Given records Start Marker

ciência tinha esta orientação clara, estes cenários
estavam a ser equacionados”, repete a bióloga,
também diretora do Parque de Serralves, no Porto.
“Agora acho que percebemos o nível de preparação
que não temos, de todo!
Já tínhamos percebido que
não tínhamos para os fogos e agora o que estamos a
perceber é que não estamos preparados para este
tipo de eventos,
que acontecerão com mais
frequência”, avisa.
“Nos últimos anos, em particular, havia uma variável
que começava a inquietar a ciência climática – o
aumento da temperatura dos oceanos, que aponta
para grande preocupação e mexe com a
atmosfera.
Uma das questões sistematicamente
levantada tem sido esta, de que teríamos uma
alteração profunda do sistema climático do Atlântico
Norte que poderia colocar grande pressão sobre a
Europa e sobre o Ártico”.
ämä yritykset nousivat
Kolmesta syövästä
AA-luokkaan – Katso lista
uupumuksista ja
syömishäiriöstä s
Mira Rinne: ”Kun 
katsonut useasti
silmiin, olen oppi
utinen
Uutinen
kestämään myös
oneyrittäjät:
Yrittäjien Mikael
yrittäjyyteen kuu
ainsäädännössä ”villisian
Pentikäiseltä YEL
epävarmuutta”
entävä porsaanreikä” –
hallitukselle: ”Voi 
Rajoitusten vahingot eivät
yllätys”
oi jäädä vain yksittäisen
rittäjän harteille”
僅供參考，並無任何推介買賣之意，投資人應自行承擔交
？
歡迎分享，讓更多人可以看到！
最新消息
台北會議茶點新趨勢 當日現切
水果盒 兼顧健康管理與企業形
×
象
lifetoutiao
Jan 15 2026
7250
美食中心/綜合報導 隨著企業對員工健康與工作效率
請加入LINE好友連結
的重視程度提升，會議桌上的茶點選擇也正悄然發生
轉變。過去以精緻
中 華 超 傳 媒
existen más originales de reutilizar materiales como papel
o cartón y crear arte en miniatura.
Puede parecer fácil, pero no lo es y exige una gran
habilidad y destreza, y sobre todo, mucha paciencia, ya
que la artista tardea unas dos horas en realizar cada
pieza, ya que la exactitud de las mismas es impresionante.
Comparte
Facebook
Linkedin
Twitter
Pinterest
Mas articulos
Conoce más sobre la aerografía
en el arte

Given records End Marker
Given records Start Marker

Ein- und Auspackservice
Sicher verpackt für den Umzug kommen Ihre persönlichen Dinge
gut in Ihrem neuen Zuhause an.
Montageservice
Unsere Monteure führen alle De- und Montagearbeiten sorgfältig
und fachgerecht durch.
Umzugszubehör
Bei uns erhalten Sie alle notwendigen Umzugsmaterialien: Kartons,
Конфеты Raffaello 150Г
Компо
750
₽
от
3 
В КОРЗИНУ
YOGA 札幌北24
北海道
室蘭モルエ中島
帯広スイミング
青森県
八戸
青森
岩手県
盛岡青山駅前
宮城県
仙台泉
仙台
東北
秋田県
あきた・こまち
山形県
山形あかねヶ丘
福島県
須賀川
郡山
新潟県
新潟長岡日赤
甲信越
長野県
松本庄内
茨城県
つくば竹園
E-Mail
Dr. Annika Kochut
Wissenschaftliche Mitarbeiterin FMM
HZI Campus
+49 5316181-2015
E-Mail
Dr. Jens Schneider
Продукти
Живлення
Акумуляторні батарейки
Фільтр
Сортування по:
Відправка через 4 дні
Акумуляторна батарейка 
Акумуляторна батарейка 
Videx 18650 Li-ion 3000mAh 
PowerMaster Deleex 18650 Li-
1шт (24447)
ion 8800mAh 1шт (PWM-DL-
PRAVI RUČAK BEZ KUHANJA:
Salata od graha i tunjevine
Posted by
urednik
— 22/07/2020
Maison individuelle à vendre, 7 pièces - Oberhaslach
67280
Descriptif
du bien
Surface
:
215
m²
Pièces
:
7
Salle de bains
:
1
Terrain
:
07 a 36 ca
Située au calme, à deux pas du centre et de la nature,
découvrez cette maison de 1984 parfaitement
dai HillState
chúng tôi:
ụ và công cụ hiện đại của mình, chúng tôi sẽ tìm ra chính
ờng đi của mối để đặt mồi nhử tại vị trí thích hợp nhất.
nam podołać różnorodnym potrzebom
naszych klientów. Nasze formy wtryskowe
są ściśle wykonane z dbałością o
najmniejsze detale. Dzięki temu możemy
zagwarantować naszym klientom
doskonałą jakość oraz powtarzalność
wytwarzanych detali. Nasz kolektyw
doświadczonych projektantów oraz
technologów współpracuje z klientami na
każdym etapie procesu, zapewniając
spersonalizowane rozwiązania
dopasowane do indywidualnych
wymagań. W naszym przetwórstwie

Given records End Marker

Swap "Montageservice" for "Möbelmontage" and write out the lines between the one holding "Ein- und Auspackservice" and the one holding "spersonalizowane rozwiązania", inclusive, leaving everything else in them unchanged.

Ein- und Auspackservice
Sicher verpackt für den Umzug kommen Ihre persönlichen Dinge
gut in Ihrem neuen Zuhause an.
Möbelmontage
Unsere Monteure führen alle De- und Montagearbeiten sorgfältig
und fachgerecht durch.
Umzugszubehör
Bei uns erhalten Sie alle notwendigen Umzugsmaterialien: Kartons,
Конфеты Raffaello 150Г
Компо
750
₽
от
3 
В КОРЗИНУ
YOGA 札幌北24
北海道
室蘭モルエ中島
帯広スイミング
青森県
八戸
青森
岩手県
盛岡青山駅前
宮城県
仙台泉
仙台
東北
秋田県
あきた・こまち
山形県
山形あかねヶ丘
福島県
須賀川
郡山
新潟県
新潟長岡日赤
甲信越
長野県
松本庄内
茨城県
つくば竹園
E-Mail
Dr. Annika Kochut
Wissenschaftliche Mitarbeiterin FMM
HZI Campus
+49 5316181-2015
E-Mail
Dr. Jens Schneider
Продукти
Живлення
Акумуляторні батарейки
Фільтр
Сортування по:
Відправка через 4 дні
Акумуляторна батарейка 
Акумуляторна батарейка 
Videx 18650 Li-ion 3000mAh 
PowerMaster Deleex 18650 Li-
1шт (24447)
ion 8800mAh 1шт (PWM-DL-
PRAVI RUČAK BEZ KUHANJA:
Salata od graha i tunjevine
Posted by
urednik
— 22/07/2020
Maison individuelle à vendre, 7 pièces - Oberhaslach
67280
Descriptif
du bien
Surface
:
215
m²
Pièces
:
7
Salle de bains
:
1
Terrain
:
07 a 36 ca
Située au calme, à deux pas du centre et de la nature,
découvrez cette maison de 1984 parfaitement
dai HillState
chúng tôi:
ụ và công cụ hiện đại của mình, chúng tôi sẽ tìm ra chính
ờng đi của mối để đặt mồi nhử tại vị trí thích hợp nhất.
nam podołać różnorodnym potrzebom
naszych klientów. Nasze formy wtryskowe
są ściśle wykonane z dbałością o
najmniejsze detale. Dzięki temu możemy
zagwarantować naszym klientom
doskonałą jakość oraz powtarzalność
wytwarzanych detali. Nasz kolektyw
doświadczonych projektantów oraz
technologów współpracuje z klientami na
każdym etapie procesu, zapewniając
spersonalizowane rozwiązania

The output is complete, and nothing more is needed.